Task: Word for word, set down the entries below.

**** Supplied data

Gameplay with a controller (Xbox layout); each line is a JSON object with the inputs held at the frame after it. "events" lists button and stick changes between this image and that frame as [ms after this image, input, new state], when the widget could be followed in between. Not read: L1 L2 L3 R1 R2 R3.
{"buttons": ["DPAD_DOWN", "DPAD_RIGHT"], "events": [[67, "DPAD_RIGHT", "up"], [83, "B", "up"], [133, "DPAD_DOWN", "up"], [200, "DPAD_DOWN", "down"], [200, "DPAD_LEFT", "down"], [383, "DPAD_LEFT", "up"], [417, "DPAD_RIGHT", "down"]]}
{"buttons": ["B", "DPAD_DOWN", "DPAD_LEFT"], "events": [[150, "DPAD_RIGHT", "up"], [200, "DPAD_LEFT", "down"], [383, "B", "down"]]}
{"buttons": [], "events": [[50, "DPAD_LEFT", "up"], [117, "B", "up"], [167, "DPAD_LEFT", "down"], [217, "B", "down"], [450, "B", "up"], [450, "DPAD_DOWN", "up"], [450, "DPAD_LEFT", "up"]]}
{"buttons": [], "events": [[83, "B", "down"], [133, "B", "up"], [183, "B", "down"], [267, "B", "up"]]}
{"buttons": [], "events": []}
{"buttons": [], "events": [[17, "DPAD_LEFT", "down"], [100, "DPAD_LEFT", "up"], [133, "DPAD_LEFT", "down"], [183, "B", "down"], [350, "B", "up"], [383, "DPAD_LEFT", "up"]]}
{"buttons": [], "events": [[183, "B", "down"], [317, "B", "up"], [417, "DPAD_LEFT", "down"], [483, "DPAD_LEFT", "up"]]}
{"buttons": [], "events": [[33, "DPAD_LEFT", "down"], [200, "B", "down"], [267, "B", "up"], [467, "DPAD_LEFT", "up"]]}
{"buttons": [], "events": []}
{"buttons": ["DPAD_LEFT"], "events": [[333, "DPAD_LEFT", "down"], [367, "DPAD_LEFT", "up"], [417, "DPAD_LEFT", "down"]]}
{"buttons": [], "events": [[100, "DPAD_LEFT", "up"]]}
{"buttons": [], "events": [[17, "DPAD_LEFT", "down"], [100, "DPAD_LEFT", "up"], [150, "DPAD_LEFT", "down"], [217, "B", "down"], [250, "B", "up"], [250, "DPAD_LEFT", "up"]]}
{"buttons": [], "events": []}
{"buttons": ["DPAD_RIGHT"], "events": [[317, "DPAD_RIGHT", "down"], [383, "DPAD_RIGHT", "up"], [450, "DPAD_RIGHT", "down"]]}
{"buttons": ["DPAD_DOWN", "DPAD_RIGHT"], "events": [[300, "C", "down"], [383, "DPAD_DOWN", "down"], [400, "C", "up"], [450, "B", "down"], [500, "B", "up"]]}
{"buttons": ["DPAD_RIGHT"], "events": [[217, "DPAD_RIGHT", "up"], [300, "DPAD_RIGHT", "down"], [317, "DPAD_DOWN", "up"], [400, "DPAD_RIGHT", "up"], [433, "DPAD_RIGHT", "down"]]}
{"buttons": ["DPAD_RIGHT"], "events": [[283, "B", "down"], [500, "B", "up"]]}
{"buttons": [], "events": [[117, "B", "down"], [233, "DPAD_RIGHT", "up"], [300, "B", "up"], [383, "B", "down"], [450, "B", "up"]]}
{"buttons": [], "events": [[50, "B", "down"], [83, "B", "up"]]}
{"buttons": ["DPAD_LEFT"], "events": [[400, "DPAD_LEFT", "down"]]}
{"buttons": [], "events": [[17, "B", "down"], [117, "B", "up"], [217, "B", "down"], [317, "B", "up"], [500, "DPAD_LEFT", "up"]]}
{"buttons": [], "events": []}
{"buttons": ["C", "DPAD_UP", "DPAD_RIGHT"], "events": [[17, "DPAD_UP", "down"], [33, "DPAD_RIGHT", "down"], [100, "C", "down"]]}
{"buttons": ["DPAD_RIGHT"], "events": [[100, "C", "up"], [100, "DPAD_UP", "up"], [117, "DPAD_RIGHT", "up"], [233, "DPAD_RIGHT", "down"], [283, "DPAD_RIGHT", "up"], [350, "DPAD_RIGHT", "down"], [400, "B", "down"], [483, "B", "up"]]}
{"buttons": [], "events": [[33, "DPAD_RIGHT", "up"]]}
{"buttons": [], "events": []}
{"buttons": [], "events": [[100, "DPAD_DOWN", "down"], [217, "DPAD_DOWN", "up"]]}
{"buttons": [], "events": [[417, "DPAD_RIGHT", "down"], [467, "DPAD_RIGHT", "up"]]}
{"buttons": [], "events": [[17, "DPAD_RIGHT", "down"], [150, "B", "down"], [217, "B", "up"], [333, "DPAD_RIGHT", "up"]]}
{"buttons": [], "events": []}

********

Task solution:
Gameplay with a controller (Xbox layout); each line is a JSON object with the inputs held at the frame after it. "events" lists button and stick changes between this image and that frame as [ms after this image, input, new state], when the widget could be followed in between. Not read: L1 L2 L3 R1 R2 R3.
{"buttons": ["DPAD_DOWN", "DPAD_RIGHT"], "events": [[67, "DPAD_RIGHT", "up"], [83, "B", "up"], [133, "DPAD_DOWN", "up"], [200, "DPAD_DOWN", "down"], [200, "DPAD_LEFT", "down"], [383, "DPAD_LEFT", "up"], [417, "DPAD_RIGHT", "down"]]}
{"buttons": ["B", "DPAD_DOWN", "DPAD_LEFT"], "events": [[150, "DPAD_RIGHT", "up"], [200, "DPAD_LEFT", "down"], [383, "B", "down"]]}
{"buttons": [], "events": [[50, "DPAD_LEFT", "up"], [117, "B", "up"], [167, "DPAD_LEFT", "down"], [217, "B", "down"], [450, "B", "up"], [450, "DPAD_DOWN", "up"], [450, "DPAD_LEFT", "up"]]}
{"buttons": [], "events": [[83, "B", "down"], [133, "B", "up"], [183, "B", "down"], [267, "B", "up"]]}
{"buttons": [], "events": []}
{"buttons": [], "events": [[17, "DPAD_LEFT", "down"], [100, "DPAD_LEFT", "up"], [133, "DPAD_LEFT", "down"], [183, "B", "down"], [350, "B", "up"], [383, "DPAD_LEFT", "up"]]}
{"buttons": [], "events": [[183, "B", "down"], [317, "B", "up"], [417, "DPAD_LEFT", "down"], [483, "DPAD_LEFT", "up"]]}
{"buttons": [], "events": [[33, "DPAD_LEFT", "down"], [200, "B", "down"], [267, "B", "up"], [467, "DPAD_LEFT", "up"]]}
{"buttons": [], "events": []}
{"buttons": ["DPAD_LEFT"], "events": [[333, "DPAD_LEFT", "down"], [367, "DPAD_LEFT", "up"], [417, "DPAD_LEFT", "down"]]}
{"buttons": [], "events": [[100, "DPAD_LEFT", "up"]]}
{"buttons": [], "events": [[17, "DPAD_LEFT", "down"], [100, "DPAD_LEFT", "up"], [150, "DPAD_LEFT", "down"], [217, "B", "down"], [250, "B", "up"], [250, "DPAD_LEFT", "up"]]}
{"buttons": [], "events": []}
{"buttons": ["DPAD_RIGHT"], "events": [[317, "DPAD_RIGHT", "down"], [383, "DPAD_RIGHT", "up"], [450, "DPAD_RIGHT", "down"]]}
{"buttons": ["DPAD_DOWN", "DPAD_RIGHT"], "events": [[300, "C", "down"], [383, "DPAD_DOWN", "down"], [400, "C", "up"], [450, "B", "down"], [500, "B", "up"]]}
{"buttons": ["DPAD_RIGHT"], "events": [[217, "DPAD_RIGHT", "up"], [300, "DPAD_RIGHT", "down"], [317, "DPAD_DOWN", "up"], [400, "DPAD_RIGHT", "up"], [433, "DPAD_RIGHT", "down"]]}
{"buttons": ["DPAD_RIGHT"], "events": [[283, "B", "down"], [500, "B", "up"]]}
{"buttons": [], "events": [[117, "B", "down"], [233, "DPAD_RIGHT", "up"], [300, "B", "up"], [383, "B", "down"], [450, "B", "up"]]}
{"buttons": [], "events": [[50, "B", "down"], [83, "B", "up"]]}
{"buttons": ["DPAD_LEFT"], "events": [[400, "DPAD_LEFT", "down"]]}
{"buttons": [], "events": [[17, "B", "down"], [117, "B", "up"], [217, "B", "down"], [317, "B", "up"], [500, "DPAD_LEFT", "up"]]}
{"buttons": [], "events": []}
{"buttons": ["C", "DPAD_UP", "DPAD_RIGHT"], "events": [[17, "DPAD_UP", "down"], [33, "DPAD_RIGHT", "down"], [100, "C", "down"]]}
{"buttons": ["DPAD_RIGHT"], "events": [[100, "C", "up"], [100, "DPAD_UP", "up"], [117, "DPAD_RIGHT", "up"], [233, "DPAD_RIGHT", "down"], [283, "DPAD_RIGHT", "up"], [350, "DPAD_RIGHT", "down"], [400, "B", "down"], [483, "B", "up"]]}
{"buttons": [], "events": [[33, "DPAD_RIGHT", "up"]]}
{"buttons": [], "events": []}
{"buttons": [], "events": [[100, "DPAD_DOWN", "down"], [217, "DPAD_DOWN", "up"]]}
{"buttons": [], "events": [[417, "DPAD_RIGHT", "down"], [467, "DPAD_RIGHT", "up"]]}
{"buttons": [], "events": [[17, "DPAD_RIGHT", "down"], [150, "B", "down"], [217, "B", "up"], [333, "DPAD_RIGHT", "up"]]}
{"buttons": [], "events": []}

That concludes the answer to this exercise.